EN la interpretación clásica del Apocalipsis, el tercer jinete, aquél que monta un caballo negro y tiene en su mano una balanza, representa el hambre fruto de la injusticia de los opulentos, el dolor y la devastación causados por el olvido criminal que los afortunados del mundo muestran por los que no poseen nada. Se trata de una ignorancia antigua y tenaz. Ni siquiera la llama de la solidaridad, que aparenta ir prendiendo en la conciencia de la mayoría, parece poder evitar tan constante ignominia.

Hoy, en este tiempo de avances y logros magníficos, hay datos que descorazonan y demuestran que hemos cambiado muy poco. Afirma la ONU que la fuerte subida de los alimentos amenaza con crear 100 millones más (a añadir a los 854 millones existentes) no de pobres, sino de personas gravísimamente desnutridas. Es lo que llaman el "tsunami silencioso", que podría asolar países enteros y generar conflictos de muy difícil solución.

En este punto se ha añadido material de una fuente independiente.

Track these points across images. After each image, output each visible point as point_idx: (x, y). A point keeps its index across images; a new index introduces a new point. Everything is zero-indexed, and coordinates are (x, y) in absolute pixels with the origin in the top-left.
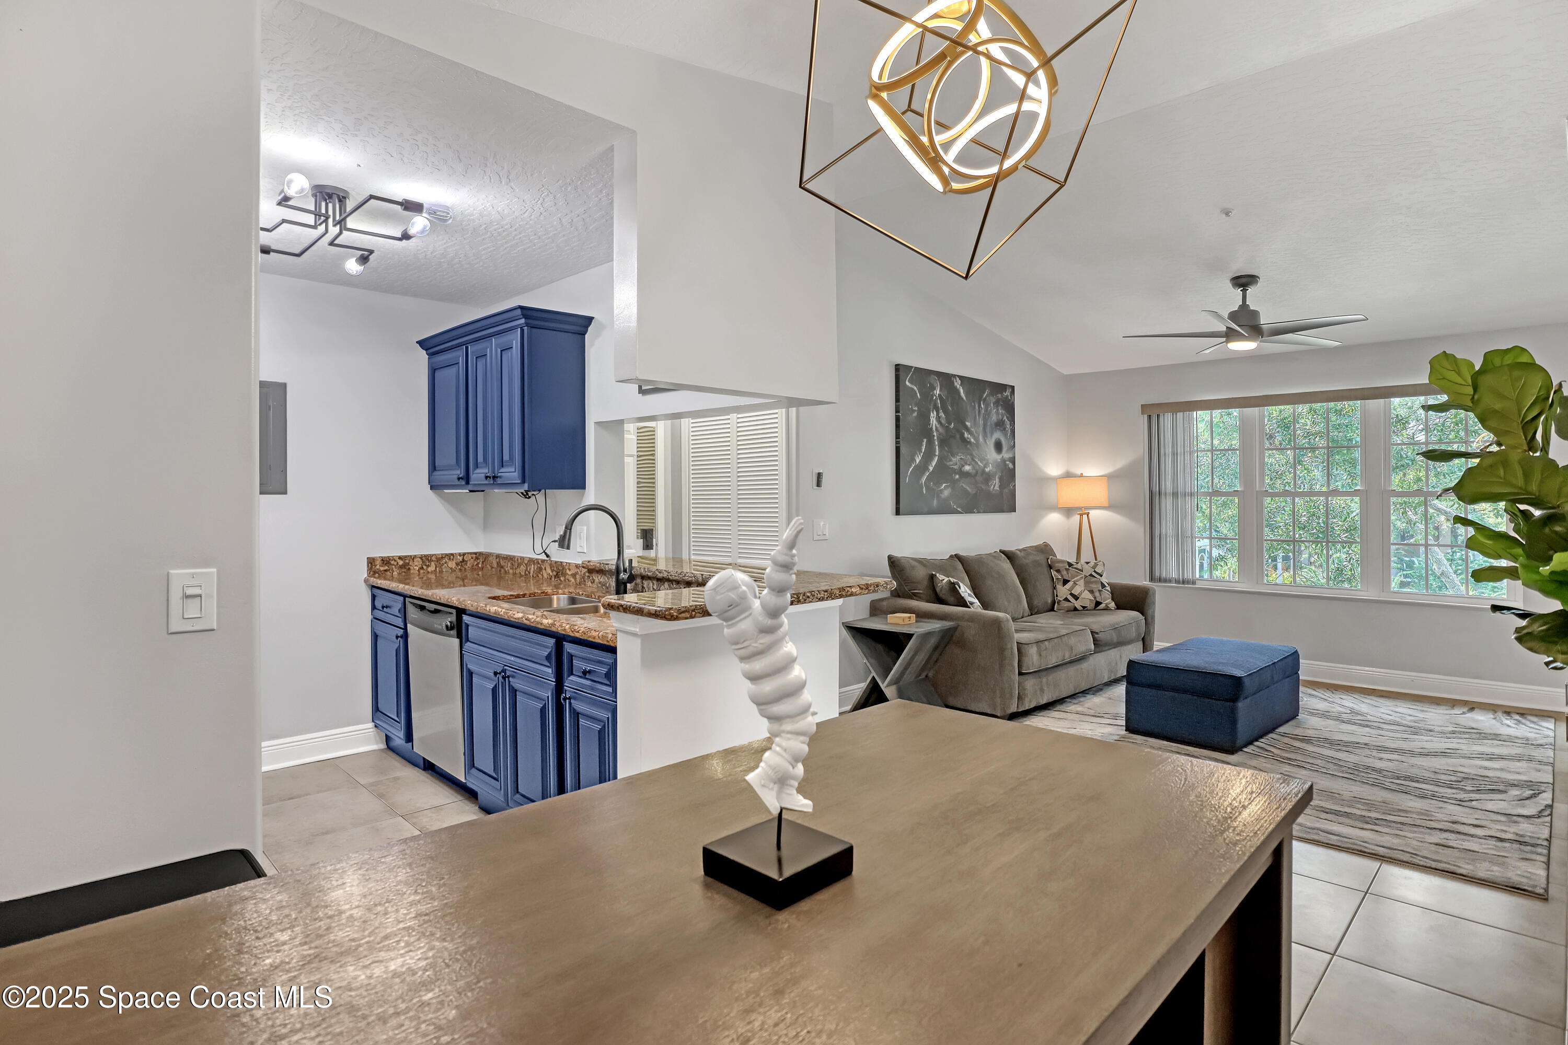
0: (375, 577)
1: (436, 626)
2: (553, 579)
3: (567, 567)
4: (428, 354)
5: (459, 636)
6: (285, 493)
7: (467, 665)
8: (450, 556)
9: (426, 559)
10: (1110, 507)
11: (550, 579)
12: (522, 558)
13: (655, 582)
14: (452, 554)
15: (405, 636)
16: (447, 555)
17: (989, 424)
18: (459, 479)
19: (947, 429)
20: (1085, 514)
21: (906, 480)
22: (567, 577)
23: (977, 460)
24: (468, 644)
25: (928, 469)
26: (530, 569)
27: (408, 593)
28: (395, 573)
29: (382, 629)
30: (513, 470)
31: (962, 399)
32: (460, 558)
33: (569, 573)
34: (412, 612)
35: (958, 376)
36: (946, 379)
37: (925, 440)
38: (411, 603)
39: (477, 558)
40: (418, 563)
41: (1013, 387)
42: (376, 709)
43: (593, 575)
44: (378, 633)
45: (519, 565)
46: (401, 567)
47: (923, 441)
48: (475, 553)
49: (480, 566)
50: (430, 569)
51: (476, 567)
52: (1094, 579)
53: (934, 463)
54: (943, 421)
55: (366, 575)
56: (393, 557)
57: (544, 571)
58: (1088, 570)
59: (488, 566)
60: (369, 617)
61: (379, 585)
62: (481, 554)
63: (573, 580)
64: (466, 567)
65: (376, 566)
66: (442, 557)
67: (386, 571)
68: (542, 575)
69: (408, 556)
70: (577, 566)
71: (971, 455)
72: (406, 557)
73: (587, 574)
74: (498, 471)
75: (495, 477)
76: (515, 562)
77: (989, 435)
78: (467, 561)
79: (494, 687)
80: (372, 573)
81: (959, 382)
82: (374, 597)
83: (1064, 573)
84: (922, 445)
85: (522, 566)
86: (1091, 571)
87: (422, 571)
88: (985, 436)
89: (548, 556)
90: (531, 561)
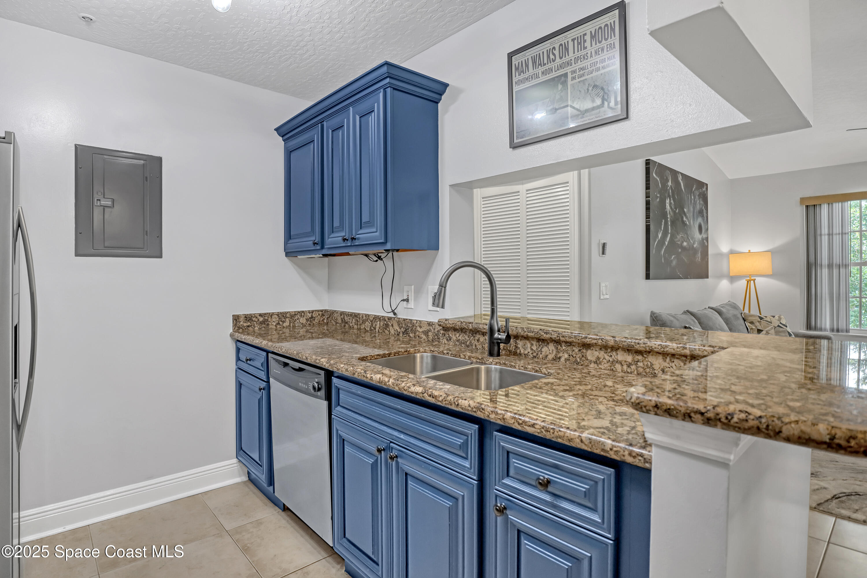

No hay un ápice de alarmismo en lo que digo: el arroz y el maíz cuestan casi el doble que hace un año; lo mismo ocurre en algunos lugares con la carne y la leche; entre marzo de 2007 y marzo de 2008, el valor de venta del trigo se disparó un 130%; hasta 70 productos agrícolas diferentes han aumentado su precio en el mercado internacional en un 37% en el último año. Se trata, pues, de una crisis de dimensiones globales que no tiene su único origen en el crecimiento demográfico, ni en la imposibilidad de afrontar la demanda (desde 1970 la producción de cereales se ha triplicado, mientras que la población mundial sólo se ha duplicado), sino en múltiples factores, casi nunca ajenos a la voracidad insaciable de los elegidos.

Es cierto que han concurrido adversidades meteorológicas y desastres naturales. Pero no lo es menos que la acción del hombre está siendo decisiva: las guerras (Darfur, Iraq); la subida demencial del precio del petróleo y sus repercusiones en todas las fases de la cadena; la especulación creciente en el mercado de los alimentos, con la consiguiente modificación de cultivos y destinos; la asunción de políticas que conllevan el desaliento de los esfuerzos de los países pobres en este ámbito; la producción, en fin, de etanol y biodiesel a partir de cereales, que entra en competencia directa con la producción de alimentos en Asia, América Latina y África y dedica inmensas extensiones de tierra a un objetivo que aprovecha exclusivamente a las sociedades ricas y desarrolladas.

Decisiones todas que parten de la idea -errónea, necia, francamente peligrosa- de que, en la era de la globalización, aún podrá sustentarse el bienestar de los menos en el manso sacrificio de los más. Así, sin piedad, sin remordimientos, sin escuchar el galope mortal de ese corcel negro que se acerca.